The overall strategic takeaway from accounting for the human desire for relative status is that requesting that people be content with their current status, or worse, lower their status, is very unlikely to succeed. Instead, they offer several ways that are likely to work with this drive and produce greener behavioral choices. Competitive altruism and imitation are two impulses that can be effectively used for green marketing purposes.
Competitive altruism suggests that people can be motivated to act in ways that support the environment if their actions are visible to others, and thus support their relative status. For example, sales on the Toyota Prius, a car that visibly broadcasts its owner’s green cred, remained nearly flat between 2005 and 2006, despite the introduction of significant U.S. pro-environmental tax credits for 2006. However, 2007 Prius sales increased by 68.9% over 2006 sales, coinciding with expiration of its tax credits, further bolstering the theory that not only did the tax credit not boost sales, but that the higher price increased its desirability as a status signal, communicating the driver’s level of commitment to being environmentally responsible. This is not to imply that tax credits don’t work as motivators, particularly in the absence of visible indicators of competitive altruism. It may suggest that the desire for relative status is more powerful than the desire to save money, however.

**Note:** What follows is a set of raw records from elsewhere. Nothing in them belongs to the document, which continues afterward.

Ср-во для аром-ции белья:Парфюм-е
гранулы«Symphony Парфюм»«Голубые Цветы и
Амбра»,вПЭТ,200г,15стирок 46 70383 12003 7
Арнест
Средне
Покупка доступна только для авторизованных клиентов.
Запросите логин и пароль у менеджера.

Imitation—or unconsciously copying the behavior of others—is an adaptive trait that saves us from the cost of individually learning everything through trial and error. Because this strong inclination toward mimicry is much more powerful than any “should,” if people can be persuaded that many others are following the desired behavior, they are more likely to follow suit. This strategy has been employed successfully to increase rates of recycling, decrease littering, and energy use.
The key to effective messaging is framing the statistics to emphasize the large number of people engaging in the desired behavior, even if they are still a true minority. The authors suggest the example of reframing a carpool statistic from relative numbers “(‘5% of city residents carpool each week’ to absolute numbers ‘more than 250,000 city residents carpool each week!’).” Speaking for myself, 5% seems unimpressive, and 250k seems incredibly impressive.

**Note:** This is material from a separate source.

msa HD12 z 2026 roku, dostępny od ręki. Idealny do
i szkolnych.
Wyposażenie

While it may not be big news that the human impulse toward competition and imitation is a strong driver for destructive behavior, I find evidence for its evolutionary basis to be compelling. A little tweaking of marketing efforts can use those impulses to create greener, more constructive outcomes.
Bonnie J. Wallace is a freelance writer living in Los Angeles, specializing in responsible business. She holds a Sustainable MBA from Bainbridge Graduate Institute as well as a strong belief in business as a tool for transformation. When she’s not writing, Bonnie enjoys exploring ways that art can create community, and performing her supporting role as a stage mom.